A4-80 is the equivalent of 8.8. So any 8.8 bolts “can” be replaced with A4-80. When I done my rebuild, I replaced every thing that was mild steel with A4-80.
 
Thats a bit good using stainless everywhere.
I just struggle when its time to unbolt things because of a bit of corrosion.
Don't think the Landy needs blinging but there are some places where a s/s bolt would be better.
8.8 = 800N/mm2 tensile strength with a yield point at 80% of that (640N/mm2)
The s/s 80 is presumably the same but I dont use them.
 
Don't get too excited by stainless steel, it needs Oxygen to 'work' and so when it's in a damp airless hole it's still going to rust. It's also prone to 'galling' which means that the threads get a roughness that makes them harder to do up and undo once they've been used a bit. Granted, the outside will always look better though, and the rust won't be as bad as other steels.
 
Don't get too excited by stainless steel, it needs Oxygen to 'work' and so when it's in a damp airless hole it's still going to rust. It's also prone to 'galling' which means that the threads get a roughness that makes them harder to do up and undo once they've been used a bit. Granted, the outside will always look better though, and the rust won't be as bad as other steels.

I have used an anti gall and anti corrosion paste on assembly. A2 will still rust, but A4 is “marine grade” and won’t rust.
 
I have used an anti gall and anti corrosion paste on assembly. A2 will still rust, but A4 is “marine grade” and won’t rust.

A4 rusts in the holes in me boat... it's good, but it ain't perfect! Anti gall paste is a vv good idea though. I had some horribly galled nuts to move at the weekend and was really surprised that the 20/50 I had in the oil can improved it enormously. I didn't expect that.
 
Thats a bit good using stainless everywhere.

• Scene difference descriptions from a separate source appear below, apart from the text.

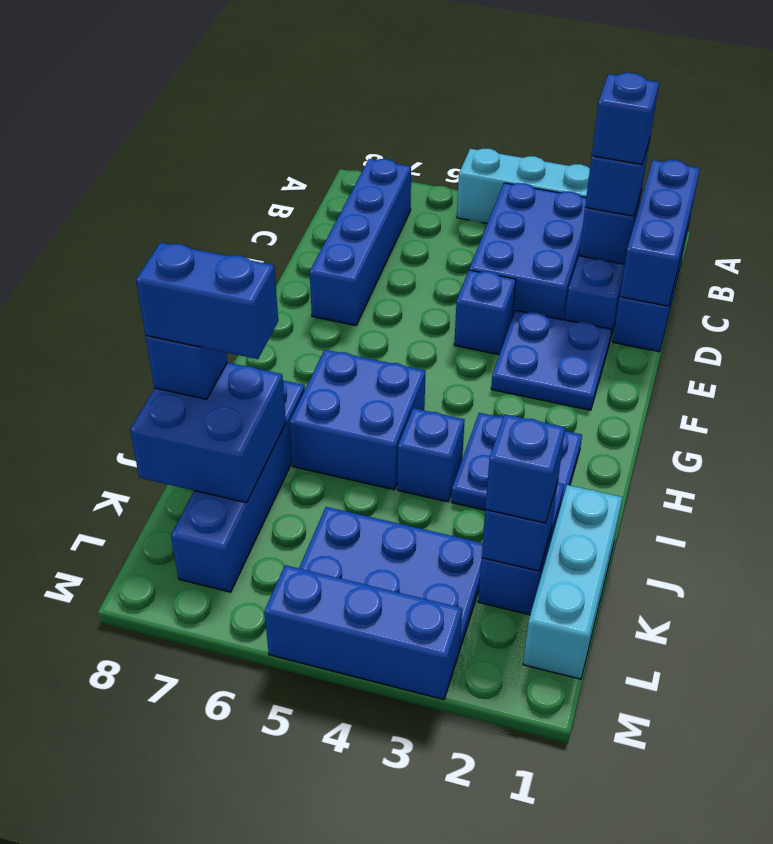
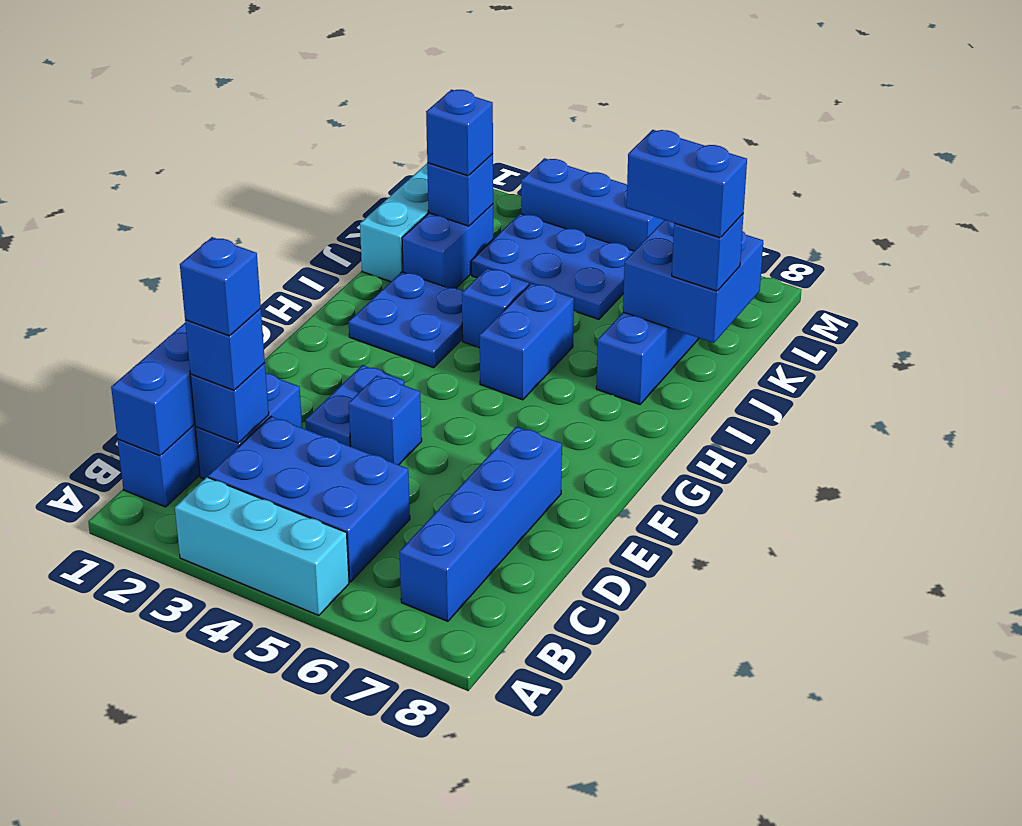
blue 2x3 brick [469,183,586,320] -> blue 2x3 brick turned to [208,417,410,582]
blue 2x2 plate [491,310,612,410] -> blue 1x2 plate [305,365,405,446]
blue 2x2 brick [290,350,425,490] -> blue 1x2 brick [480,283,574,400]

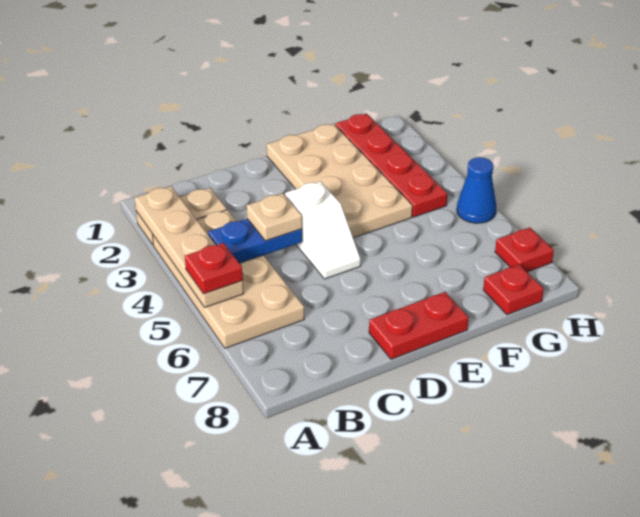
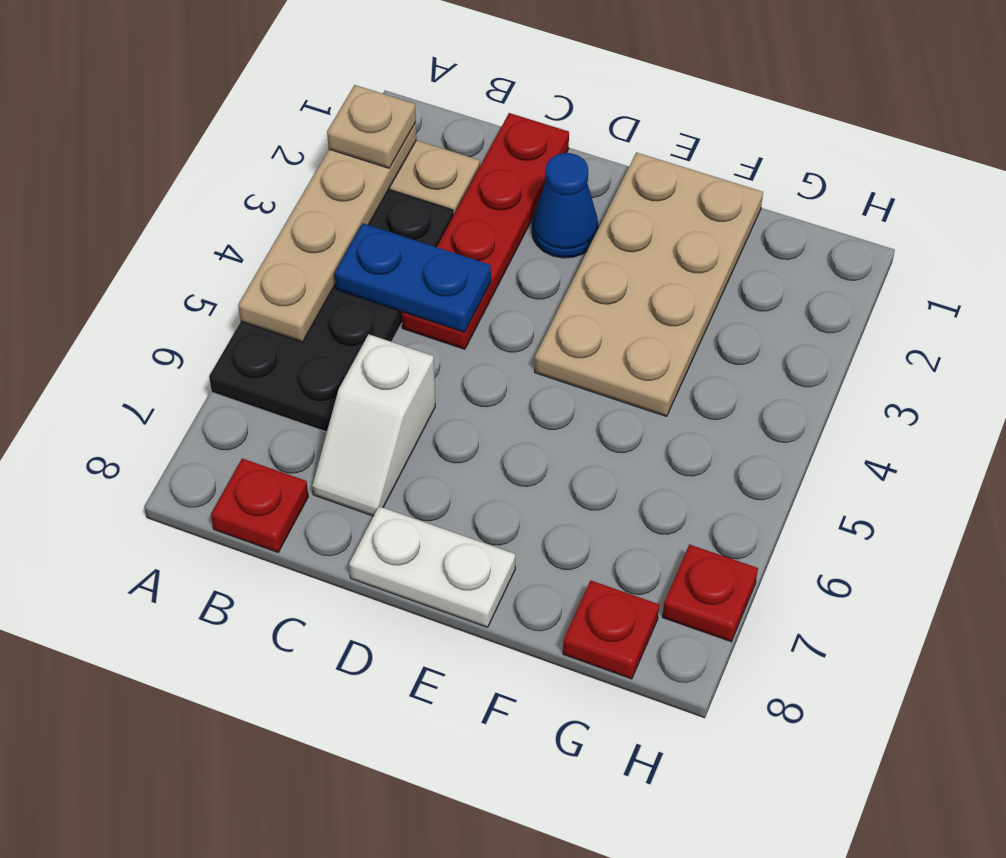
tan 2x4 plate [152,210,304,348] -> black 2x4 plate [209,190,453,432]
red 1x1 plate [185,243,243,294] -> red 1x1 plate moved to [211,458,308,552]
tan 1x1 plate [246,193,302,241] -> tan 1x1 plate moved to [327,85,416,168]
white 1x2 slope [285,181,361,279] -> white 1x2 slope moved to [312,334,435,516]
red 1x2 plate [369,292,469,359] -> white 1x2 plate [349,506,516,627]
red 1x4 plate [335,114,448,217] -> red 1x4 plate moved to [402,113,569,349]
blue 1x1 cone [457,157,496,223] -> blue 1x1 cone moved to [532,153,598,258]

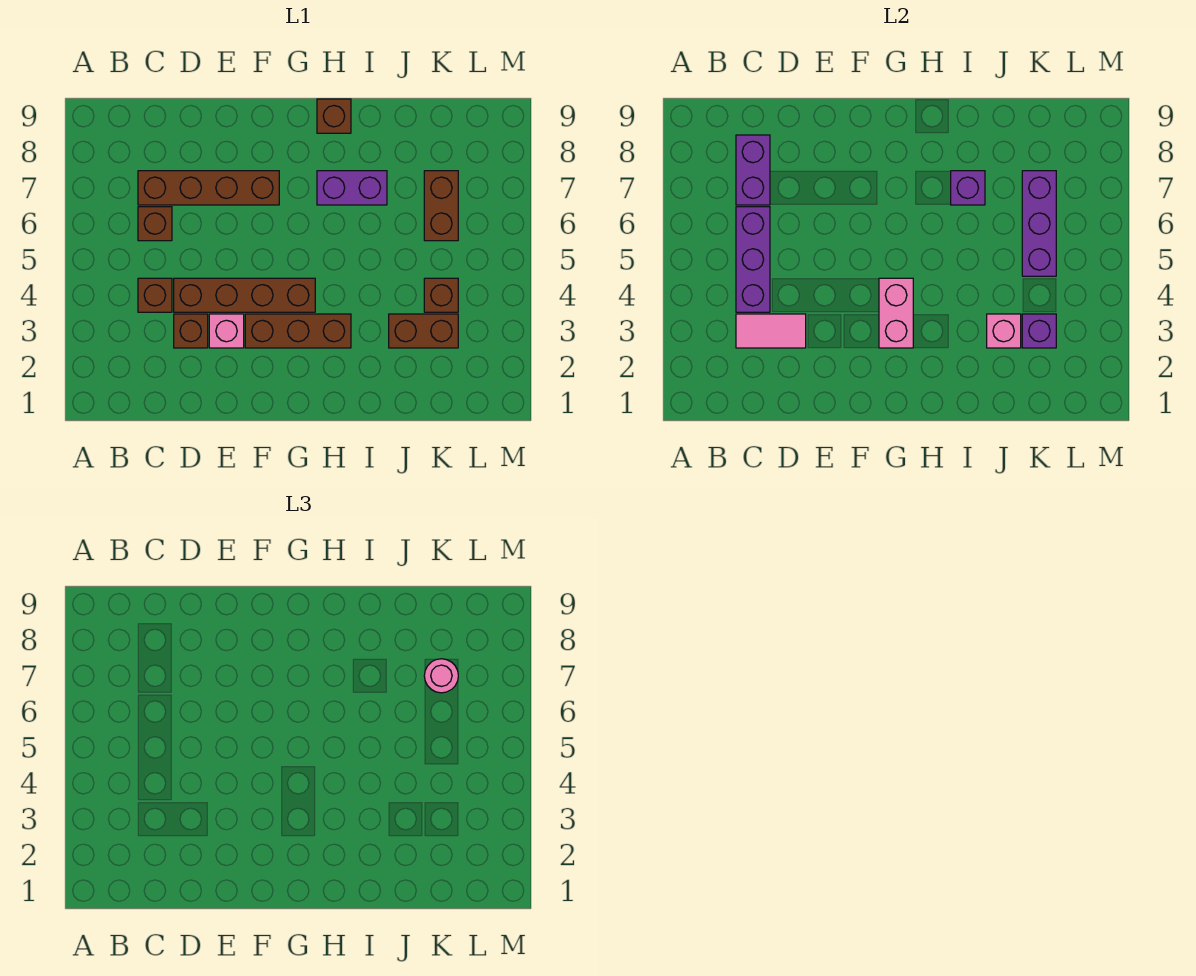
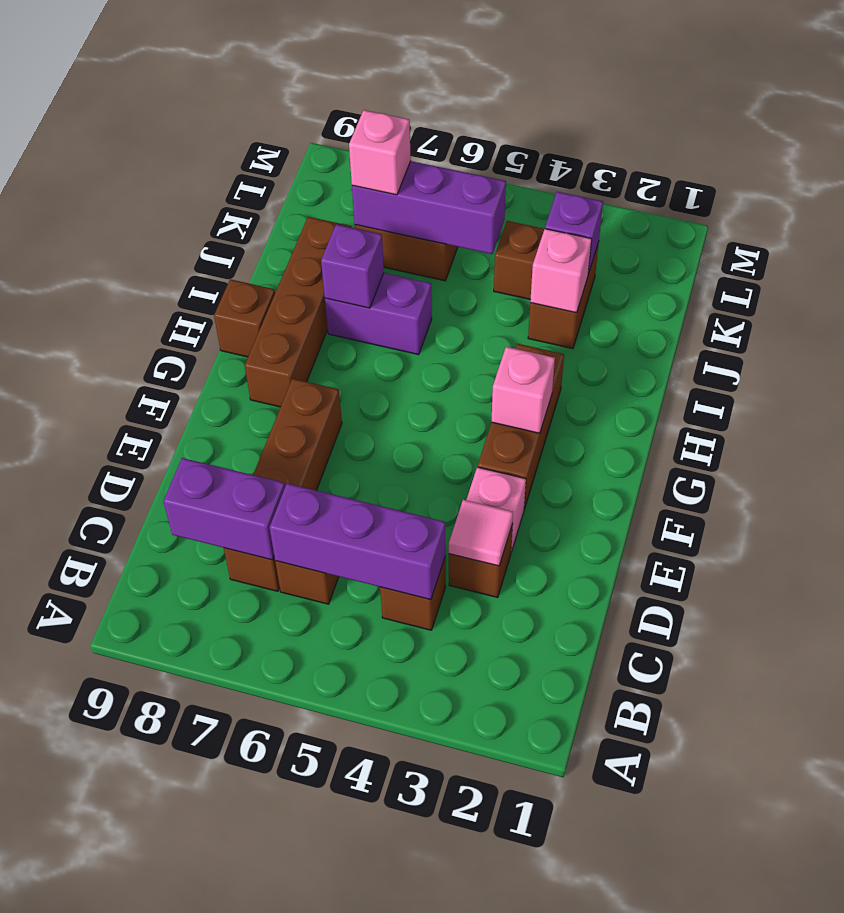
pink 1x2 tile [736,314,806,348] -> pink 1x1 tile [449,500,513,566]
brown 1x4 brick [174,278,315,312] -> brown 1x4 brick moved to [245,217,352,407]
pink 1x2 brick [879,278,913,348] -> pink 1x1 brick [491,347,555,433]
purple 1x2 brick [317,171,387,205] -> purple 1x2 brick turned to [325,273,432,355]
pink 1x1 round brick [424,659,458,693] -> pink 1x1 brick [349,110,411,195]

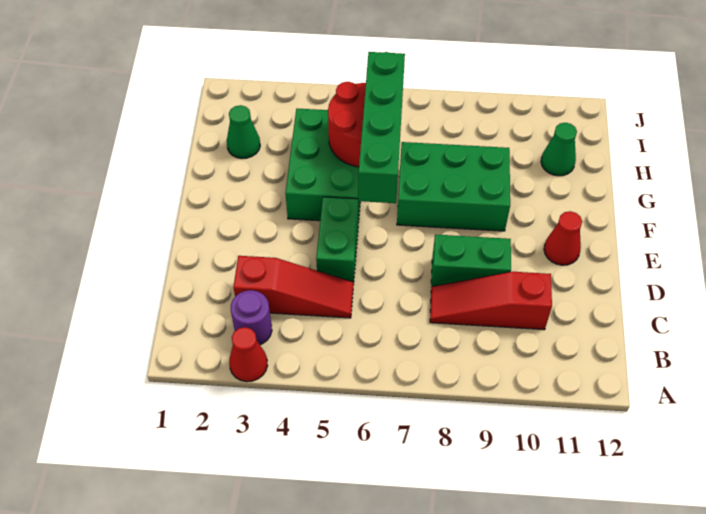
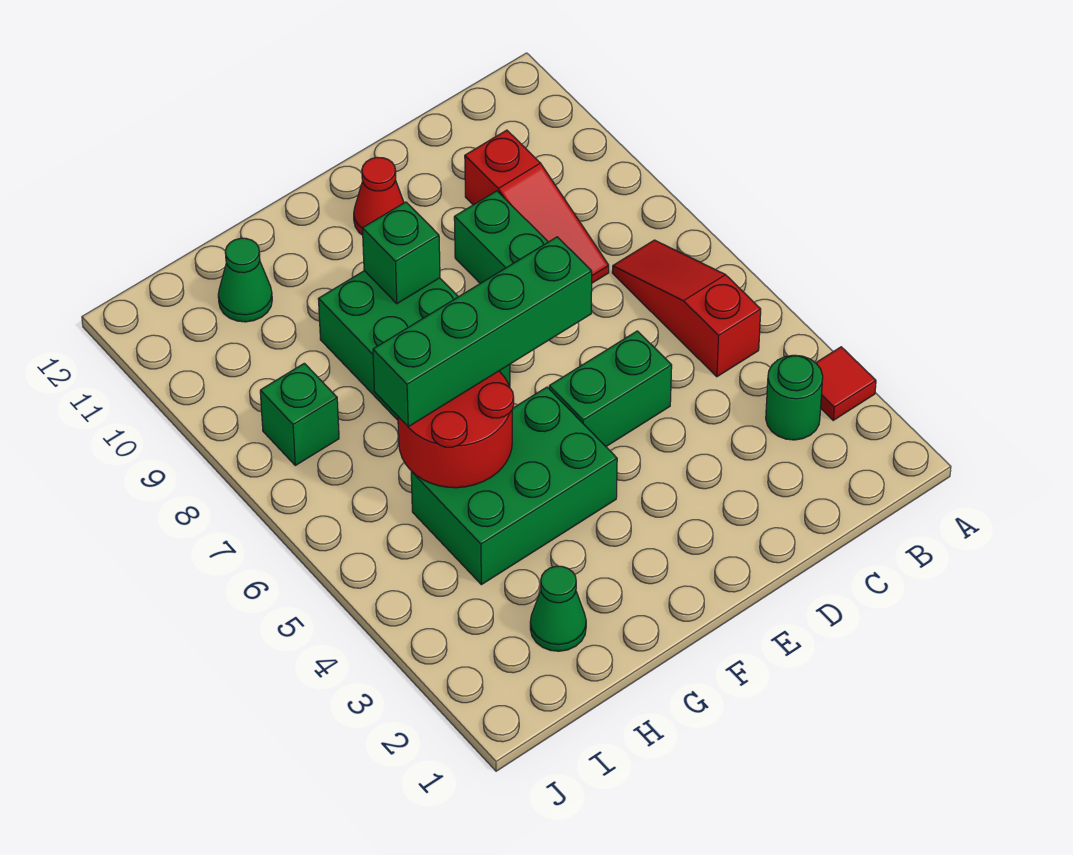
red 1x1 cone [229,327,268,382] -> red 1x1 tile [816,347,876,420]
purple 1x1 round brick [231,290,272,345] -> green 1x1 round brick [766,355,823,440]
red 1x3 slope [233,256,353,318] -> red 1x3 slope moved to [612,240,761,377]
none -> green 1x1 brick [362,202,440,304]
none -> green 1x1 brick [260,363,339,465]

I just struggle when its time to unbolt things because of a bit of corrosion.
Don't think the Landy needs blinging but there are some places where a s/s bolt would be better.
8.8 = 800N/mm2 tensile strength with a yield point at 80% of that (640N/mm2)
The s/s 80 is presumably the same but I dont use them.
Agreed, a little overkill in parts, but I had so many knocking about, can't use them for much else. Ta for the info.
 
Don't get too excited by stainless steel, it needs Oxygen to 'work' and so when it's in a damp airless hole it's still going to rust. It's also prone to 'galling' which means that the threads get a roughness that makes them harder to do up and undo once they've been used a bit. Granted, the outside will always look better though, and the rust won't be as bad as other steels.
Yeh I heard that, in the areas I used A4-80 I used A2-70 nylock nuts as I read this helps prevent the 'galling' effect. Whether that's true or not, no idea.